*** ENTRIES SUPPLIED ***
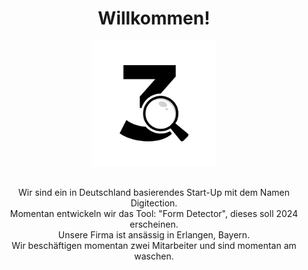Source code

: <div id="header" align="center">
  <h1>Willkommen!</h1>
  <img src="/Assets/Images/Logo.jpg" width="200" />
  <p>
    <br> Wir sind ein in Deutschland basierendes Start-Up mit dem Namen Digitection.
    <br> Momentan entwickeln wir das Tool: "Form Detector", dieses soll 2024 erscheinen.
    <br> Unsere Firma ist ansässig in Erlangen, Bayern.
    <br> Wir beschäftigen momentan zwei Mitarbeiter und sind momentan am waschen.</p>
</div>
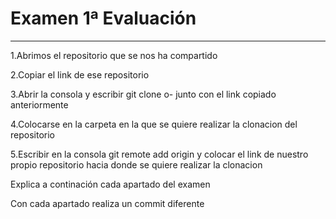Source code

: # Examen 1ª Evaluación

---
1.Abrimos el repositorio que se nos ha compartido


2.Copiar el link de ese repositorio 

3.Abrir la consola y escribir git clone o- junto con el link copiado anteriormente

4.Colocarse en la carpeta en la que se quiere realizar la clonacion del repositorio

5.Escribir en la consola git remote add origin y colocar el link de nuestro propio repositorio hacia donde se quiere realizar la clonacion











Explica a continación cada apartado del examen

Con cada apartado realiza un commit diferente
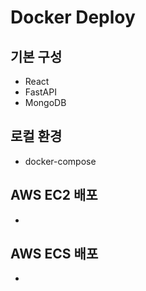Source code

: # Docker Deploy

## 기본 구성

- React
- FastAPI
- MongoDB

## 로컬 환경

- docker-compose

## AWS EC2 배포

-

## AWS ECS 배포

-
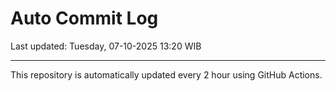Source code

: # Auto Commit Log

Last updated: Tuesday, 07-10-2025 13:20 WIB

---

This repository is automatically updated every 2 hour using GitHub Actions.
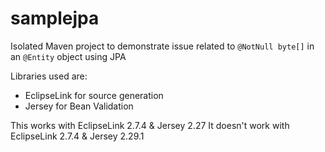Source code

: # samplejpa

Isolated Maven project to demonstrate issue related to `@NotNull byte[]` in an `@Entity` object using JPA

Libraries used are:

- EclipseLink for source generation
- Jersey for Bean Validation

This works with EclipseLink 2.7.4 & Jersey 2.27
It doesn't work with EclipseLink 2.7.4 & Jersey 2.29.1
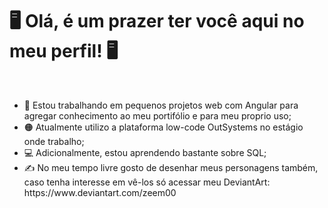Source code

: <h1>🖥️ Olá, é um prazer ter você aqui no meu perfil! 🖥️</h1>
<br>
<div>
  <ul>
    <li🔥 Estagiando na SISPRO - Software Empresarial;</li>
    <li>💠 Estou trabalhando em pequenos projetos web com Angular para agregar conhecimento ao meu portifólio e para meu proprio uso;</li>
    <li>🟠 Atualmente utilizo a plataforma low-code OutSystems no estágio onde trabalho;</li>
    <li>💻 Adicionalmente, estou aprendendo bastante sobre SQL;</li>
    <li>✍️ No meu tempo livre gosto de desenhar meus personagens também, caso tenha interesse em vê-los só acessar meu DeviantArt: https://www.deviantart.com/zeem00</li>
  </ul>
</div>
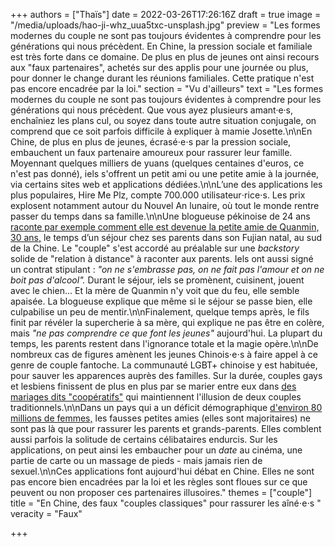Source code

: +++
authors = ["Thaïs"]
date = 2022-03-26T17:26:16Z
draft = true
image = "/media/uploads/hao-ji-whz_uua5txc-unsplash.jpg"
preview = "Les formes modernes du couple ne sont pas toujours évidentes à comprendre pour les générations qui nous précèdent. En Chine, la pression sociale et familiale est très forte dans ce domaine. De plus en plus de jeunes ont ainsi recours aux \"faux partenaires\", achetés sur des applis pour une journée ou plus, pour donner le change durant les réunions familiales. Cette pratique n'est pas encore encadrée par la loi."
section = "Vu d'ailleurs"
text = "Les formes modernes du couple ne sont pas toujours évidentes à comprendre pour les générations qui nous précèdent. Que vous ayez plusieurs amant·e·s, enchaîniez les plans cul, ou soyez dans toute autre situation conjugale, on comprend que ce soit parfois difficile à expliquer à mamie Josette.\n\nEn Chine, de plus en plus de jeunes, écrasé⋅e⋅s par la pression sociale, embauchent un faux partenaire amoureux pour rassurer leur famille. Moyennant quelques milliers de yuans (quelques centaines d'euros, ce n'est pas donné), iels s'offrent un petit ami ou une petite amie à la journée, via certains sites web et applications dédiées.\n\nL’une des applications les plus populaires, Hire Me Plz, compte 700.000 utilisateur⋅rice⋅s. Les prix explosent notamment autour du Nouvel An lunaire, où tout le monde rentre passer du temps dans sa famille.\n\nUne blogueuse pékinoise de 24 ans[ raconte par exemple comment elle est devenue la petite amie de Quanmin, 30 ans,](https://www.reuters.com/article/us-lunar-newyear-china-girlfriend-idUSKBN15A1NY) le temps d’un séjour chez ses parents dans son Fujian natal, au sud de la Chine. Le \"couple\" s'est accordé au préalable sur une _backstory_ solide de \"relation à distance\" à raconter aux parents. Iels ont aussi signé un contrat stipulant : _\"on ne s'embrasse pas, on ne fait pas l'amour et on ne boit pas d'alcool\"._ Durant le séjour, iels se promènent, cuisinent, jouent avec le chien... Et la mère de Quanmin n'y voit que du feu, elle semble apaisée. La blogueuse explique que même si le séjour se passe bien, elle culpabilise un peu de mentir.\n\nFinalement, quelque temps après, le fils finit par révéler la supercherie à sa mère, qui explique ne pas être en colère, mais _\"ne pas comprendre ce que font les jeunes\"_ aujourd'hui. La plupart du temps, les parents restent dans l'ignorance totale et la magie opère.\n\nDe nombreux cas de figures amènent les jeunes Chinois⋅e⋅s à faire appel à ce genre de couple fantoche. La communauté LGBT+ chinoise y est habituée, pour sauver les apparences auprès des familles. Sur la durée, couples gays et lesbiens finissent de plus en plus par se marier entre eux dans [des mariages dits \"coopératifs\"](https://www.france24.com/en/20171121-secrets-wives-gay-chinese-hide-behind-sham-marriage) qui maintiennent l'illusion de deux couples traditionnels.\n\nDans un pays qui a un déficit démographique [d'environ 80 millions de femmes,](https://www.ouest-france.fr/monde/chine/demographie-il-manquerait-80-millions-de-femmes-en-chine-et-en-inde-6188746) les fausses petites amies (elles sont majoritaires) ne sont pas là que pour rassurer les parents et grands-parents. Elles comblent aussi parfois la solitude de certains célibataires endurcis. Sur les applications, on peut ainsi les embaucher pour un _date_ au cinéma, une partie de carte ou un massage de pieds - mais jamais rien de sexuel.\n\nCes applications font aujourd'hui débat en Chine. Elles ne sont pas encore bien encadrées par la loi et les règles sont floues sur ce que peuvent ou non proposer ces partenaires illusoires."
themes = ["couple"]
title = "En Chine, des faux \"couples classiques\" pour rassurer les aîné⋅e⋅s "
veracity = "Faux"

+++
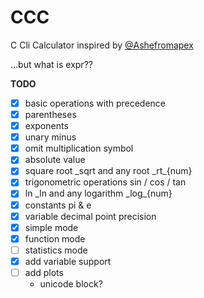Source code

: # CCC

C Cli Calculator inspired by [@Ashefromapex](https://github.com/Ashefromapex/ccc)

...but what is expr??

**TODO**
- [x] basic operations with precedence
- [x] parentheses
- [x] exponents 
- [x] unary minus
- [x] omit multiplication symbol
- [x] absolute value
- [x] square root _sqrt and any root \_rt\_{num}
- [x] trigonometric operations sin / cos / tan
- [x] ln _ln and any logarithm \_log\_{num}
- [x] constants pi & e
- [x] variable decimal point precision
- [x] simple mode
- [x] function mode
- [ ] statistics mode
- [x] add variable support
- [ ] add plots
  - unicode block?

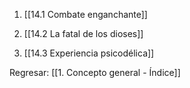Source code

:
1. [[14.1 Combate enganchante]]

2. [[14.2 La fatal de los dioses]]

3. [[14.3 Experiencia psicodélica]]


Regresar: [[1. Concepto general - Índice]]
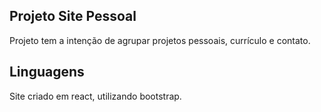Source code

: ## Projeto Site Pessoal
Projeto tem a intenção de agrupar projetos pessoais, currículo e contato.

## Linguagens
Site criado em react, utilizando bootstrap.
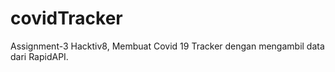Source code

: # covidTracker
Assignment-3 Hacktiv8, Membuat Covid 19 Tracker dengan mengambil data dari RapidAPI.
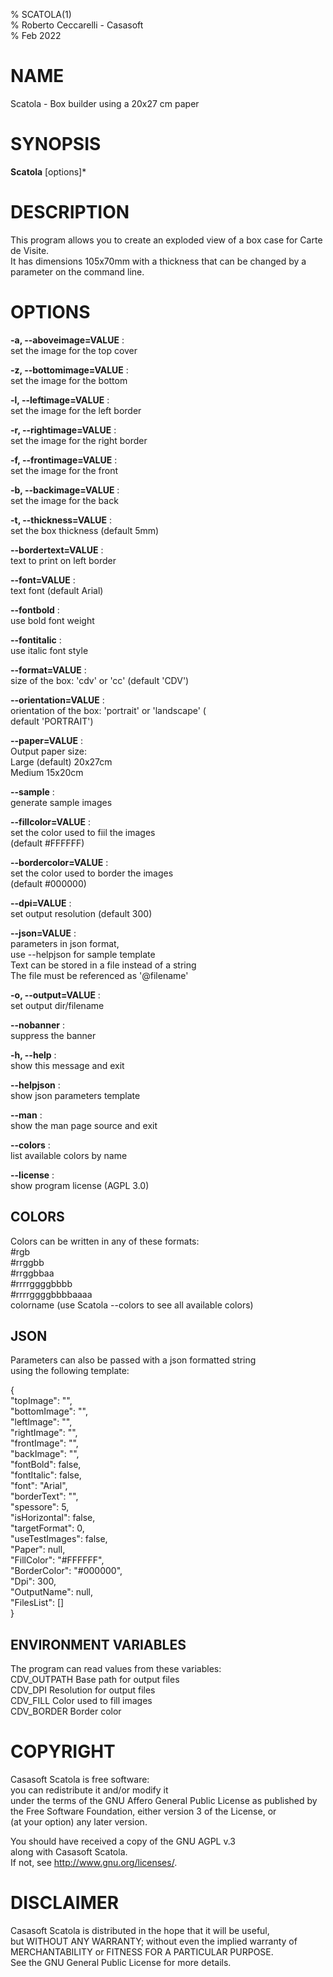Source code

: % SCATOLA(1)  
% Roberto Ceccarelli - Casasoft  
% Feb 2022

# NAME
Scatola - Box builder using a 20x27 cm paper

# SYNOPSIS
**Scatola** \[options\]\*

# DESCRIPTION
This program allows you to create an exploded view of a box case for Carte de Visite.     
It has dimensions 105x70mm with a thickness that can be changed by a parameter on the command line.

# OPTIONS
**-a, --aboveimage=VALUE** :  
set the image for the top cover  


**-z, --bottomimage=VALUE** :  
set the image for the bottom  


**-l, --leftimage=VALUE** :  
set the image for the left border  


**-r, --rightimage=VALUE** :  
set the image for the right border  


**-f, --frontimage=VALUE** :  
set the image for the front  


**-b, --backimage=VALUE** :  
set the image for the back  


**-t, --thickness=VALUE** :  
set the box thickness \(default 5mm\)  


**--bordertext=VALUE** :  
text to print on left border  


**--font=VALUE** :  
text font \(default Arial\)  


**--fontbold** :  
use bold font weight  


**--fontitalic** :  
use italic font style  


**--format=VALUE** :  
size of the box: 'cdv' or 'cc' \(default 'CDV'\)  


**--orientation=VALUE** :  
orientation of the box: 'portrait' or 'landscape' \(  
default 'PORTRAIT'\)  


**--paper=VALUE** :  
Output paper size:  
Large \(default\) 20x27cm  
Medium 15x20cm  


**--sample** :  
generate sample images  


**--fillcolor=VALUE** :  
set the color used to fiil the images  
\(default \#FFFFFF\)  


**--bordercolor=VALUE** :  
set the color used to border the images  
\(default \#000000\)  


**--dpi=VALUE** :  
set output resolution \(default 300\)  


**--json=VALUE** :  
parameters in json format,  
use --helpjson for sample template  
Text can be stored in a file instead of a string  
The file must be referenced as '@filename'  


**-o, --output=VALUE** :  
set output dir/filename  


**--nobanner** :  
suppress the banner  


**-h, --help** :  
show this message and exit  


**--helpjson** :  
show json parameters template  


**--man** :  
show the man page source and exit  


**--colors** :  
list available colors by name  


**--license** :  
show program license \(AGPL 3.0\)  


## COLORS
Colors can be written in any of these formats:  
  \#rgb  
  \#rrggbb  
  \#rrggbbaa  
  \#rrrrggggbbbb  
  \#rrrrggggbbbbaaaa  
  colorname    \(use Scatola --colors  to see all available colors\)

## JSON
Parameters can also be passed with a json formatted string  
using the following template:  

\{  
  "topImage": "",  
  "bottomImage": "",  
  "leftImage": "",  
  "rightImage": "",  
  "frontImage": "",  
  "backImage": "",  
  "fontBold": false,  
  "fontItalic": false,  
  "font": "Arial",  
  "borderText": "",  
  "spessore": 5,  
  "isHorizontal": false,  
  "targetFormat": 0,  
  "useTestImages": false,  
  "Paper": null,  
  "FillColor": "\#FFFFFF",  
  "BorderColor": "\#000000",  
  "Dpi": 300,  
  "OutputName": null,  
  "FilesList": \[\]  
\}

## ENVIRONMENT VARIABLES
The program can read values from these variables:  
  CDV\_OUTPATH  Base path for output files  
  CDV\_DPI      Resolution for output files  
  CDV\_FILL     Color used to fill images  
  CDV\_BORDER   Border color

# COPYRIGHT
Casasoft Scatola is free software:  
you can redistribute it and/or modify it  
under the terms of the GNU Affero General Public License as published by  
the Free Software Foundation, either version 3 of the License, or  
\(at your option\) any later version.  

You should have received a copy of the GNU AGPL v.3  
along with Casasoft Scatola.  
If not, see <http://www.gnu.org/licenses/>.  

# DISCLAIMER
Casasoft Scatola is distributed in the hope that it will be useful,  
but WITHOUT ANY WARRANTY; without even the implied warranty of  
MERCHANTABILITY or FITNESS FOR A PARTICULAR PURPOSE.   
See the GNU General Public License for more details.
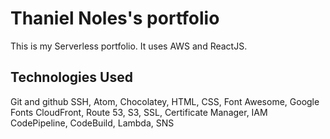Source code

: # Thaniel Noles's portfolio

This is my Serverless portfolio. It uses AWS and ReactJS.

## Technologies Used
Git and github
SSH, Atom, Chocolatey, HTML, CSS, Font Awesome, Google Fonts
CloudFront, Route 53, S3, SSL, Certificate Manager, IAM
CodePipeline, CodeBuild, Lambda, SNS
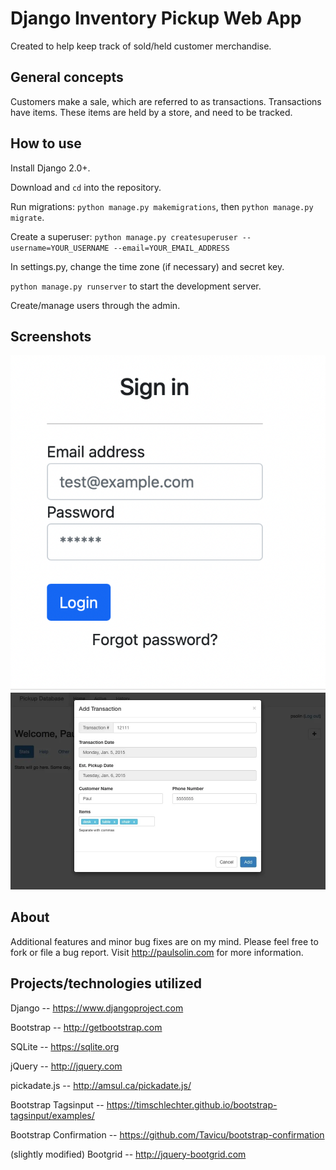 # Django Inventory Pickup Web App
Created to help keep track of sold/held customer merchandise.


## General concepts
Customers make a sale, which are referred to as transactions.  Transactions have items.  These items are held by a store, and need to be tracked.


## How to use
Install Django 2.0+.

Download and `cd` into the repository.

Run migrations: `python manage.py makemigrations`, then `python manage.py migrate`.

Create a superuser: `python manage.py createsuperuser --username=YOUR_USERNAME --email=YOUR_EMAIL_ADDRESS`

In settings.py, change the time zone (if necessary) and secret key.

`python manage.py runserver` to start the development server.

Create/manage users through the admin.


## Screenshots

![Add Transaction](img/sign-in.png)
![Add Transaction](img/addtransaction.jpg)


## About
Additional features and minor bug fixes are on my mind.  Please feel free to fork or file a bug report.  Visit http://paulsolin.com for more information.


## Projects/technologies utilized
Django -- https://www.djangoproject.com

Bootstrap -- http://getbootstrap.com

SQLite -- https://sqlite.org

jQuery -- http://jquery.com

pickadate.js -- http://amsul.ca/pickadate.js/

Bootstrap Tagsinput -- https://timschlechter.github.io/bootstrap-tagsinput/examples/

Bootstrap Confirmation -- https://github.com/Tavicu/bootstrap-confirmation

(slightly modified) Bootgrid -- http://jquery-bootgrid.com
*** End of ENTRIES SUPPLIED ***
WORK ITEM
How many lines in the listing contain the string "python"? Reply with the number alone.

ANSWER FOR THE TASK
3